U.S. Healthcare's revisions are "a great first step" because the industry's previous response to physician complaints about the clauses has been "derision" and "stonewalling," said Carol O'Brien, the AMA's counsel.
But she said the language is still "ambiguous."
"I don't want to disparage their efforts," but the revisions are not specific or strong enough, she said, adding that the contract "says nothing about a physician's ability to refer a patient outside the plan, to discuss treatment options not covered by the plan."
"For 95% of patients, the HMO may provide an excellent standard of care. But when it does not have the requisite services, physicians should not be constrained from referring patients to a qualified specialist" outside the plan, O'Brien said.
As long as financial incentives to deny care are putting pressure on physicians, contracts must affirm their "responsibility to provide patients with full and informed consent," she said.
O'Brien also is concerned that an HMO's gag policies may now "be driven underground." Some plans have taken a public position against gag clauses while effectively carrying out gag policies, she said.
The GHAA argues that the AMA has created a tempest in a teapot. "There has been a great deal of mythology and confusion surrounding this issue," said Susan Pisano, the GHAA's director of communications. The clauses are not intended to keep clinical information from patients, she said.
U.S. Healthcare's new contract "is very clear and says very pointedly what we really stand for. Communication is a building block of our philosophy of care," she said.
U.S. Healthcare "made that point pretty emphatically all along," she said.
Some plans are thinking of adding provisions such as U.S. Healthcare's to their contracts because "there's still some sense that physicians are being discouraged from open communication with patients," Pisano said.
U.S. Healthcare found itself at the center of the battle over the controversial clauses after it terminated David Himmelstein, M.D., a physician who criticized the company on television and at a conference (Jan. 29, p. 8). Himmelstein, an advocate of a single-payer health system such as Canada's, also blasted U.S. Healthcare in the New England Journal of Medicine for allegedly trying to keep doctors from informing patients about their financial incentives.
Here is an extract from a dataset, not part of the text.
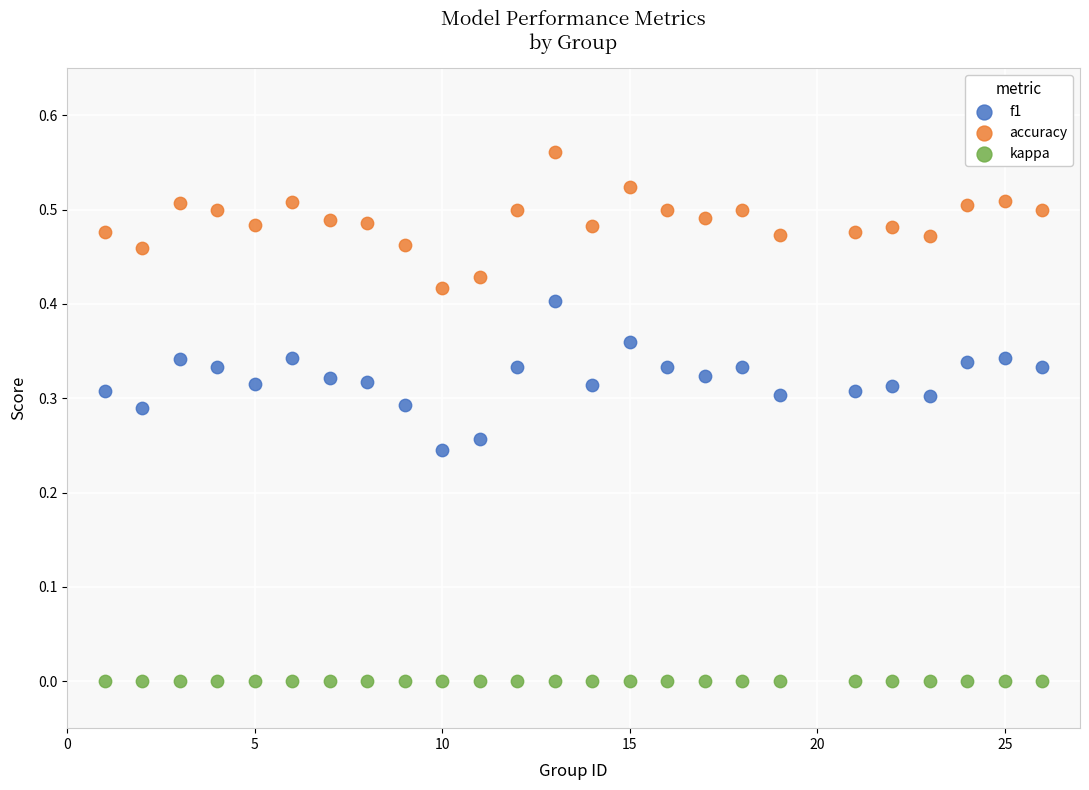

Which series contains the highest Y value?

accuracy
"Secrecy increases the ethical taint" of capitated systems, he wrote.
John Golenski, a Berkeley, Calif.-based ethicist and consultant for Kaiser Permanente and Group Health Cooperative of Puget Sound, said not all gag clauses are the same. Those that prevent a patient's informed consent are "ethically indefensible."
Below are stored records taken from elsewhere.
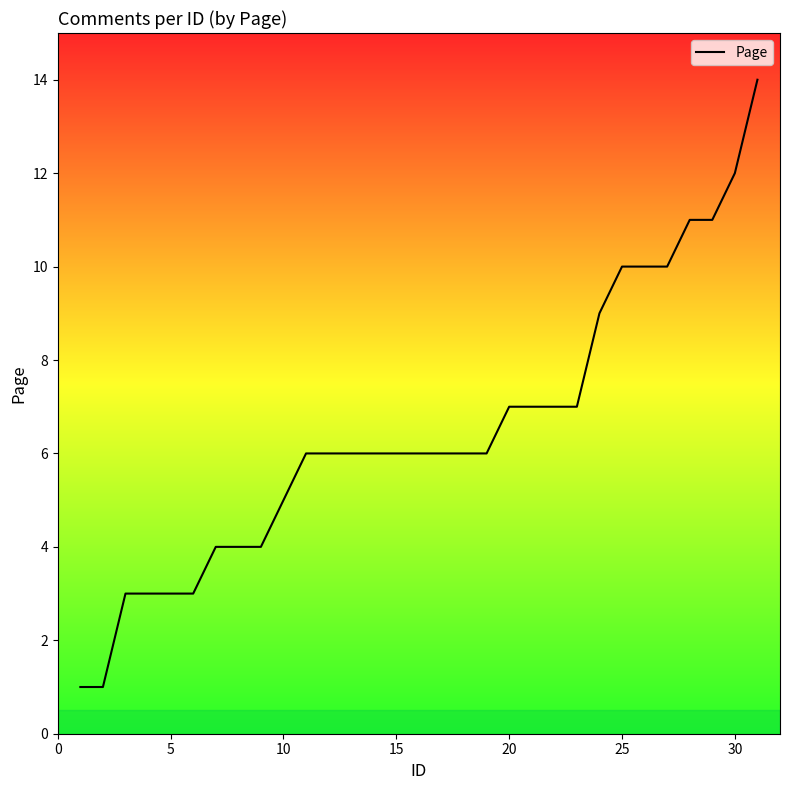

What is the maximum value shown in the chart?

14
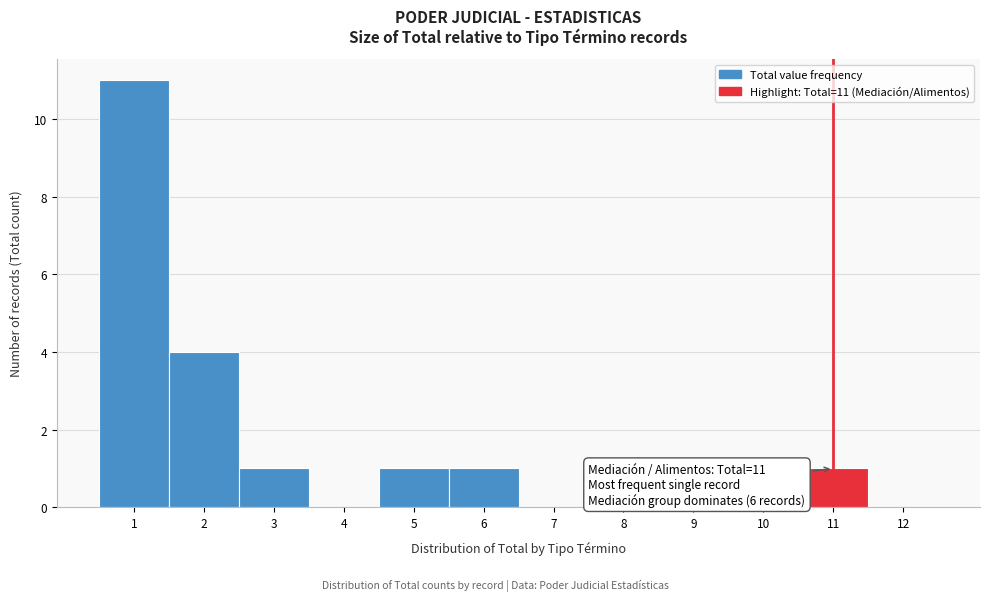

Over which range of the x-axis is the bar tallest?

0.5 to 1.5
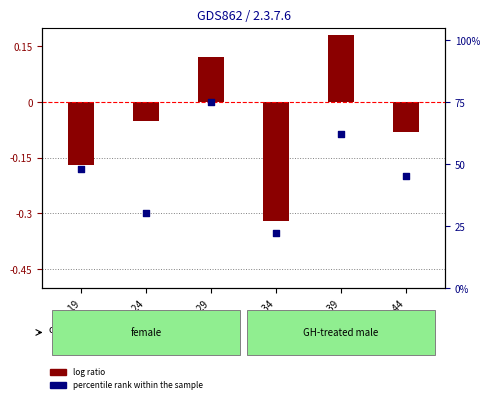

At how many categories does at least one series exceed 45?

3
"They don't work anyway," he said. "The more sophisticated, successful organizations have found over the decades that the only way you can manage utilization appropriately is when the physician believes that what he is saying is backed by good science, clinical experiences and patient preferences."
Some provisions that critics say are silencing physicians are "just foolishness," Golenski said. For example, some clauses prohibit physicians from making disparaging remarks to patients about the plan. "Frankly, anybody who wrote a clause like that knows nothing about how a physician works in the real world. It had to be an attorney," Golenski said.
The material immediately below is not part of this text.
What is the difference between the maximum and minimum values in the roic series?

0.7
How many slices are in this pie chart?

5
No physician he knows would feel gagged by such a clause, Golenski said, adding, "I think it would be counterproductive."
Golenski said he expected other HMOs to follow U.S. Healthcare's lead and revise their contracts.
But to make the gag clauses unnecessary, "what we really need is the managed-care industry to participate in a process of devising scientifically based national criteria and standards for what is good care," he said. That way patients would have standards to evaluate a doctor's advice.
Meanwhile, gag clauses are under attack in several states. Besides California and Oregon, which have laws protecting physicians that advocate for patient care, Massachusetts passed a law last month banning the clauses, and Arizona passed a similar disclosure law last December.
Meanwhile, bills banning gag clauses have been introduced in Idaho and New York (Feb. 5, p. 13), and a ballot initiative that would expand current law is under way in California.
In addition, the New Jersey Department of Medical examiners is holding hearings on gag rules.